• [Task prompt] Convert the text lines in the material below into a JSON list of strings, with one string per line and no blank lines. Leave the pictures out of the list.

......

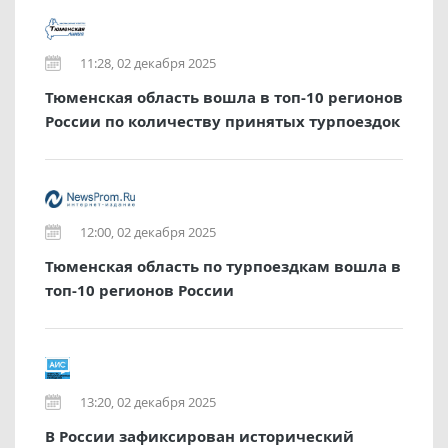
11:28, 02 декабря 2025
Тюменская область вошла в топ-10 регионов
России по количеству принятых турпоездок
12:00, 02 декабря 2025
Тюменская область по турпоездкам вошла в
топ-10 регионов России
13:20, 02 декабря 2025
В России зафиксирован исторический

......

• [Exercise solution]
[
  "11:28, 02 декабря 2025",
  "Тюменская область вошла в топ-10 регионов",
  "России по количеству принятых турпоездок",
  "12:00, 02 декабря 2025",
  "Тюменская область по турпоездкам вошла в",
  "топ-10 регионов России",
  "13:20, 02 декабря 2025",
  "В России зафиксирован исторический"
]